> Problem statement
Write out the text of each item below line for line, without changing anything.
________________
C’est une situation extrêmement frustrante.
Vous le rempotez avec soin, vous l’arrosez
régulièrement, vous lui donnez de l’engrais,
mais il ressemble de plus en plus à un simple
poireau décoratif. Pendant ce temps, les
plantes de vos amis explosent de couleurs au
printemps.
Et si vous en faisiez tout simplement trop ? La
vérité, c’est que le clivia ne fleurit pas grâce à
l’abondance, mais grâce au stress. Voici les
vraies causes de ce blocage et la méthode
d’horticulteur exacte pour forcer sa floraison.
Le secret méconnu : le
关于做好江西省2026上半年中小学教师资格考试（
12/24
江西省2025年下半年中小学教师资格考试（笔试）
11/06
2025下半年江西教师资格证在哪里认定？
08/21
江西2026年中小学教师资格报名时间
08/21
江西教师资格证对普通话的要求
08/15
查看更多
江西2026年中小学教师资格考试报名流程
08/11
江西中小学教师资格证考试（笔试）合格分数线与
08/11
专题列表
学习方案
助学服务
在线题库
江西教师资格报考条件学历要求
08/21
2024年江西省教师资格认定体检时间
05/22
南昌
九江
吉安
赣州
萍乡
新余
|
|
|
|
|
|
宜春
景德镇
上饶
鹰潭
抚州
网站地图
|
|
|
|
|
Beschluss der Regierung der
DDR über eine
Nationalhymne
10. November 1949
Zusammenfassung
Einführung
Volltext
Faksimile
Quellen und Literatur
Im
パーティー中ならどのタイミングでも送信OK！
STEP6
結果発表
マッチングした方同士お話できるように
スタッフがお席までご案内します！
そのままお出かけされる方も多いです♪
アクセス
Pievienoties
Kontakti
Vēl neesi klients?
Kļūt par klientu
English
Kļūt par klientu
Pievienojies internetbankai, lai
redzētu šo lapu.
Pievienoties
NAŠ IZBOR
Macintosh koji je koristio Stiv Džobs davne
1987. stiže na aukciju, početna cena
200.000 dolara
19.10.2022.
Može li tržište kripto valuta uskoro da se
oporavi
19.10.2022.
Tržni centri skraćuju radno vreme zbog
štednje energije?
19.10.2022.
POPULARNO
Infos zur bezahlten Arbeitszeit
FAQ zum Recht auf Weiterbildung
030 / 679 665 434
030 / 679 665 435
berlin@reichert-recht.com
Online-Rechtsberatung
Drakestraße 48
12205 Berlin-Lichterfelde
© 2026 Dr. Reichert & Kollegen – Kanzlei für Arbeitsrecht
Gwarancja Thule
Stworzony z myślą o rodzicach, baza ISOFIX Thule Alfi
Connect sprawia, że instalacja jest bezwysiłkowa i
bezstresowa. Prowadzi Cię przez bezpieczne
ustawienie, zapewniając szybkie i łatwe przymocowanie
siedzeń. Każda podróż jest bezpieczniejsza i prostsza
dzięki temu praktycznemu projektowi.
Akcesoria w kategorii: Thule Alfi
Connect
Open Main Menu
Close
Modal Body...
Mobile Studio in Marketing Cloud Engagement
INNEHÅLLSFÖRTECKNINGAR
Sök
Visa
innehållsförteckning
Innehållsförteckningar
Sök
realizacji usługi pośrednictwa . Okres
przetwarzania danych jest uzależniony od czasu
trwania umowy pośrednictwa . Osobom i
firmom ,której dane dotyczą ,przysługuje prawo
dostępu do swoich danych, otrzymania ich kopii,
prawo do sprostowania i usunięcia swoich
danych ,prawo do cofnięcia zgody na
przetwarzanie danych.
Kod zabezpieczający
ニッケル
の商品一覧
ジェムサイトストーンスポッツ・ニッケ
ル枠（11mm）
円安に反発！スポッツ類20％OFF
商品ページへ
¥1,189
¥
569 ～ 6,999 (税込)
________________
> Solution to the problem
C’est une situation extrêmement frustrante.
Vous le rempotez avec soin, vous l’arrosez
régulièrement, vous lui donnez de l’engrais,
mais il ressemble de plus en plus à un simple
poireau décoratif. Pendant ce temps, les
plantes de vos amis explosent de couleurs au
printemps.
Et si vous en faisiez tout simplement trop ? La
vérité, c’est que le clivia ne fleurit pas grâce à
l’abondance, mais grâce au stress. Voici les
vraies causes de ce blocage et la méthode
d’horticulteur exacte pour forcer sa floraison.
Le secret méconnu : le
关于做好江西省2026上半年中小学教师资格考试（
12/24
江西省2025年下半年中小学教师资格考试（笔试）
11/06
2025下半年江西教师资格证在哪里认定？
08/21
江西2026年中小学教师资格报名时间
08/21
江西教师资格证对普通话的要求
08/15
查看更多
江西2026年中小学教师资格考试报名流程
08/11
江西中小学教师资格证考试（笔试）合格分数线与
08/11
专题列表
学习方案
助学服务
在线题库
江西教师资格报考条件学历要求
08/21
2024年江西省教师资格认定体检时间
05/22
南昌
九江
吉安
赣州
萍乡
新余
|
|
|
|
|
|
宜春
景德镇
上饶
鹰潭
抚州
网站地图
|
|
|
|
|
Beschluss der Regierung der
DDR über eine
Nationalhymne
10. November 1949
Zusammenfassung
Einführung
Volltext
Faksimile
Quellen und Literatur
Im
パーティー中ならどのタイミングでも送信OK！
STEP6
結果発表
マッチングした方同士お話できるように
スタッフがお席までご案内します！
そのままお出かけされる方も多いです♪
アクセス
Pievienoties
Kontakti
Vēl neesi klients?
Kļūt par klientu
English
Kļūt par klientu
Pievienojies internetbankai, lai
redzētu šo lapu.
Pievienoties
NAŠ IZBOR
Macintosh koji je koristio Stiv Džobs davne
1987. stiže na aukciju, početna cena
200.000 dolara
19.10.2022.
Može li tržište kripto valuta uskoro da se
oporavi
19.10.2022.
Tržni centri skraćuju radno vreme zbog
štednje energije?
19.10.2022.
POPULARNO
Infos zur bezahlten Arbeitszeit
FAQ zum Recht auf Weiterbildung
030 / 679 665 434
030 / 679 665 435
berlin@reichert-recht.com
Online-Rechtsberatung
Drakestraße 48
12205 Berlin-Lichterfelde
© 2026 Dr. Reichert & Kollegen – Kanzlei für Arbeitsrecht
Gwarancja Thule
Stworzony z myślą o rodzicach, baza ISOFIX Thule Alfi
Connect sprawia, że instalacja jest bezwysiłkowa i
bezstresowa. Prowadzi Cię przez bezpieczne
ustawienie, zapewniając szybkie i łatwe przymocowanie
siedzeń. Każda podróż jest bezpieczniejsza i prostsza
dzięki temu praktycznemu projektowi.
Akcesoria w kategorii: Thule Alfi
Connect
Open Main Menu
Close
Modal Body...
Mobile Studio in Marketing Cloud Engagement
INNEHÅLLSFÖRTECKNINGAR
Sök
Visa
innehållsförteckning
Innehållsförteckningar
Sök
realizacji usługi pośrednictwa . Okres
przetwarzania danych jest uzależniony od czasu
trwania umowy pośrednictwa . Osobom i
firmom ,której dane dotyczą ,przysługuje prawo
dostępu do swoich danych, otrzymania ich kopii,
prawo do sprostowania i usunięcia swoich
danych ,prawo do cofnięcia zgody na
przetwarzanie danych.
Kod zabezpieczający
ニッケル
の商品一覧
ジェムサイトストーンスポッツ・ニッケ
ル枠（11mm）
円安に反発！スポッツ類20％OFF
商品ページへ
¥1,189
¥
569 ～ 6,999 (税込)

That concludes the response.